▶ **TASKS**:
- a) Please print a passage from the Metamath theorem page word for word: begin at the words "Theorem thincinv" and stop after "Zhi Wang, 24-Sep-2024)".
- b) Who contributed the theorem thincinv on the Metamath theorem page, and on what date?

▶ **GIVEN TEXT**:

○ ○ ○ ○ ○

Metamath Proof Explorer

Theorem thincinv

Description: In a thin category, F is an inverse of G iff F is a section of G . Example 7.20(7) of Adamek p. 107. (Contributed by Zhi Wang, 24-Sep-2024)

		Ref	Expression
	Hypotheses	thincsect.c	$⊢ φ \to C \in ThinCat$
		thincsect.b	$⊢ B = {Base}_{C}$
		thincsect.x	$⊢ φ \to X \in B$
		thincsect.y	$⊢ φ \to Y \in B$
		thincsect.s	$⊢ S = Sect (C)$
		thincinv.n	$⊢ N = Inv (C)$
	Assertion	thincinv	$⊢ φ \to (F (X N Y) G \leftrightarrow F (X S Y) G)$

Proof

Step	Hyp	Ref	Expression
1		thincsect.c	$⊢ φ \to C \in ThinCat$
2		thincsect.b	$⊢ B = {Base}_{C}$
3		thincsect.x	$⊢ φ \to X \in B$
4		thincsect.y	$⊢ φ \to Y \in B$
5		thincsect.s	$⊢ S = Sect (C)$
6		thincinv.n	$⊢ N = Inv (C)$
7	1	thinccd	$⊢ φ \to C \in Cat$
8	2 6 7 3 4 5	isinv	$⊢ φ \to (F (X N Y) G \leftrightarrow (F (X S Y) G \land G (Y S X) F))$
9	1 2 3 4 5	thincsect2	$⊢ φ \to (F (X S Y) G \leftrightarrow G (Y S X) F)$
10	9	biimpa	$⊢ (φ \land F (X S Y) G) \to G (Y S X) F$
11	8 10	mpbiran3d	$⊢ φ \to (F (X N Y) G \leftrightarrow F (X S Y) G)$

○ ○ ○ ○ ○

▶ **DATA LINES**:
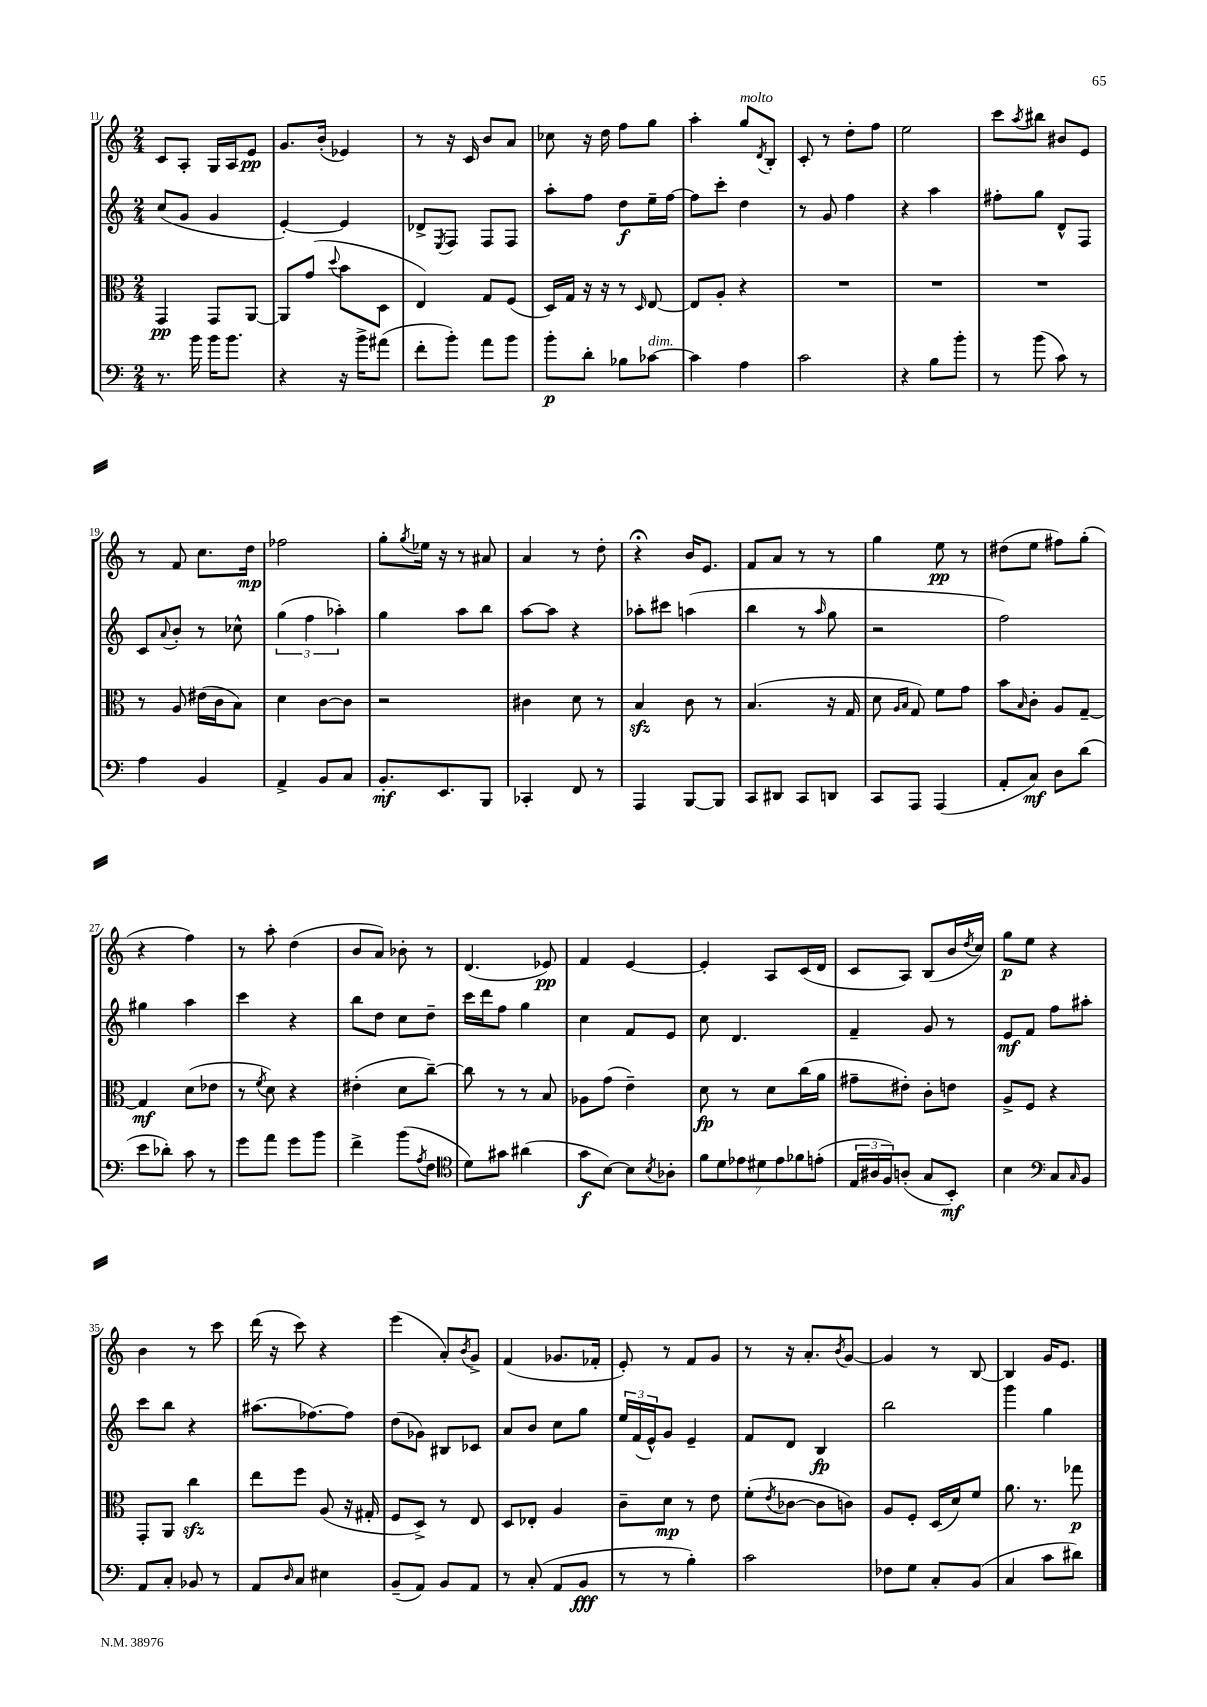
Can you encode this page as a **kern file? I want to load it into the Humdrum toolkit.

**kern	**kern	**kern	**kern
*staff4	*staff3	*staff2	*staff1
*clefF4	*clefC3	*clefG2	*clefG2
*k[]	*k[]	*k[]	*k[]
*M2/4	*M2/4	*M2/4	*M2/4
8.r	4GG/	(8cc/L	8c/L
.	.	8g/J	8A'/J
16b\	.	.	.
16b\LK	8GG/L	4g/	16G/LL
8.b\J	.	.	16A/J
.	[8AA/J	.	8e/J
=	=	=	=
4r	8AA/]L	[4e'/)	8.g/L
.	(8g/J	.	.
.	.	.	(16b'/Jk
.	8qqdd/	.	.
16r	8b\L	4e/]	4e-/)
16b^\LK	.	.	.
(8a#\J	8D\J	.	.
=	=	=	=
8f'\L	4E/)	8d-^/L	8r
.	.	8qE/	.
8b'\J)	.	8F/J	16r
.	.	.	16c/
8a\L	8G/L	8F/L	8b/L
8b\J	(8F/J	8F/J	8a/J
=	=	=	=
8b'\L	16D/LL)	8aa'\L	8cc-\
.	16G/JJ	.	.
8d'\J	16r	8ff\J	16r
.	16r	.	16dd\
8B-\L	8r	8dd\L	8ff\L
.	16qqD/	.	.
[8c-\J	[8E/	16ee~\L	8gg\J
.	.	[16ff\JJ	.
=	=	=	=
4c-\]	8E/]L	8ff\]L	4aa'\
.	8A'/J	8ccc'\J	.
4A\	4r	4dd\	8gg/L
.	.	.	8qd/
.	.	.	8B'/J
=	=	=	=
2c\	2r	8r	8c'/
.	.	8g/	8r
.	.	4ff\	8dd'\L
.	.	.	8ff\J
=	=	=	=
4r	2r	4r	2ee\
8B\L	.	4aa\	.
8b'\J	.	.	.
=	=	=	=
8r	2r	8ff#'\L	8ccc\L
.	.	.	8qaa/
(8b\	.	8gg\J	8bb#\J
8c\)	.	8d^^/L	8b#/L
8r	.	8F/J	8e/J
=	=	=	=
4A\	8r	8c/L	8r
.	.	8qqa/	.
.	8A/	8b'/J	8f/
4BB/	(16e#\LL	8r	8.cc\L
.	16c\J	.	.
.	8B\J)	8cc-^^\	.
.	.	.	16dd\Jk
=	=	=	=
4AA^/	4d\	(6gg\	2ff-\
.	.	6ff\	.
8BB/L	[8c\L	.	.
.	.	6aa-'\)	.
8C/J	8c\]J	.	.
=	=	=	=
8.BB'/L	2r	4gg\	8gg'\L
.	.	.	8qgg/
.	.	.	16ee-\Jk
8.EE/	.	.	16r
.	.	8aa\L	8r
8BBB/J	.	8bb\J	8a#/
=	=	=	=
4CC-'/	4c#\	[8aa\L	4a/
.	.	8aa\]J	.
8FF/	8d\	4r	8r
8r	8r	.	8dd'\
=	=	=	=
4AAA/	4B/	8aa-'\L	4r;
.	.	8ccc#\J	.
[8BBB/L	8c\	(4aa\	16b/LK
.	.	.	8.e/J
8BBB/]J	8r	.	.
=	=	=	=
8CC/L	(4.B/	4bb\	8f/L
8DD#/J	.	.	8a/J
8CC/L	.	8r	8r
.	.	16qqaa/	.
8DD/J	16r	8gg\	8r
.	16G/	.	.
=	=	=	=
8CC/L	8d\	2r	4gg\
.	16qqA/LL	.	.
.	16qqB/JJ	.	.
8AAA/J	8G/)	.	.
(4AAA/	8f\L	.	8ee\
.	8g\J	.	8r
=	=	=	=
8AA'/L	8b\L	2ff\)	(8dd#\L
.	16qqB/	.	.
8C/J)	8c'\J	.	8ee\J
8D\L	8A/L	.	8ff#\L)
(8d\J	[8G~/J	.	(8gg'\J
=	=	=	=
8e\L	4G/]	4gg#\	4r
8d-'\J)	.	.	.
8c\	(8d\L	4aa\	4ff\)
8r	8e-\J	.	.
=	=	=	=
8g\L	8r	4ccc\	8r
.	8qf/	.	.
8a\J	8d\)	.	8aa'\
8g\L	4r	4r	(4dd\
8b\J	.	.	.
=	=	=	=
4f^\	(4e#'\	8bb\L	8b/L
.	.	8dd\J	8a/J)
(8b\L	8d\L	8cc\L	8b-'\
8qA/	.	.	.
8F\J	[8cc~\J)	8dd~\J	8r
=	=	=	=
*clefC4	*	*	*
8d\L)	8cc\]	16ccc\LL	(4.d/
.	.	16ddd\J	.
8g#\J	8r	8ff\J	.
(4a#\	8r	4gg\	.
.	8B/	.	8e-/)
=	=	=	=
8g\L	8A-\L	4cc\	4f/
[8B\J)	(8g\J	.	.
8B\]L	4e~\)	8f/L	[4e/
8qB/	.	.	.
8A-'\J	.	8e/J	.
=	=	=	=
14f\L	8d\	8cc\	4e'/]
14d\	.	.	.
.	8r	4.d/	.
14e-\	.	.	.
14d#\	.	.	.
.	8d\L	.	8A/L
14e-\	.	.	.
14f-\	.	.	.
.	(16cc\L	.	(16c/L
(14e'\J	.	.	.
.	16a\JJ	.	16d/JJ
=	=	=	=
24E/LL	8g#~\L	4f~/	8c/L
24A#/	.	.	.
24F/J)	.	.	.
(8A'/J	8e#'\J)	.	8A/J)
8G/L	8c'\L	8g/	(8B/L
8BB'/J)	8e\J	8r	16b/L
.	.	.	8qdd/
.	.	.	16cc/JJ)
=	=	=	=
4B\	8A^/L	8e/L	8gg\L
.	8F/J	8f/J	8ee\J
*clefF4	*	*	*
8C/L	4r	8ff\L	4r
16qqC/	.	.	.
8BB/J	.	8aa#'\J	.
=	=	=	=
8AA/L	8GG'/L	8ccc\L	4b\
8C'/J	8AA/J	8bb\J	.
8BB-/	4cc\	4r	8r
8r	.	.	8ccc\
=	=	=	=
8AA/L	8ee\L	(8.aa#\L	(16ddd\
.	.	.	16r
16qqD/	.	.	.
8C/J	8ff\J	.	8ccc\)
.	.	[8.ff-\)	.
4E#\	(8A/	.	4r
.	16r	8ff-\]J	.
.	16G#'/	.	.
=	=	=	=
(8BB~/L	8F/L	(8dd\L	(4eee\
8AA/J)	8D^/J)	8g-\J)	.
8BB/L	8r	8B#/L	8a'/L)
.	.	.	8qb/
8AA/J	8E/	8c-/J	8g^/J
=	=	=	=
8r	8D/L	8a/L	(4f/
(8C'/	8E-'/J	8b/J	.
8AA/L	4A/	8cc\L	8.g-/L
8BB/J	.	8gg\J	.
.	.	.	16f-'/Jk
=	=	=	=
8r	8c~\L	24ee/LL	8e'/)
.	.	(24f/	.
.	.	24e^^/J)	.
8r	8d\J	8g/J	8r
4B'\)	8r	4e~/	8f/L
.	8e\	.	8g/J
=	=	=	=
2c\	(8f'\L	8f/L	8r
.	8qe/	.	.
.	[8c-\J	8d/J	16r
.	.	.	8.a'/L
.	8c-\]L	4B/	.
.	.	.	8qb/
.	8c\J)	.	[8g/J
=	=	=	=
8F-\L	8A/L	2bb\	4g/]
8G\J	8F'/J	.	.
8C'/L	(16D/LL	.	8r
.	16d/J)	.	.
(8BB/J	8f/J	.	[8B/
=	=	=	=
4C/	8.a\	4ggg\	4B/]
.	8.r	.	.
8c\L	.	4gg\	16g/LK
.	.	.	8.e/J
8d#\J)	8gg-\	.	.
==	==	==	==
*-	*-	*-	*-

○ ○ ○ ○ ○

▶ **THE SOLUTIONS**:
- a)
Theorem thincinv

Description: In a thin category, F is an inverse of G iff F is a section of G . Example 7.20(7) of Adamek p. 107. (Contributed by Zhi Wang, 24-Sep-2024)

- b) Zhi Wang, on 24-Sep-2024.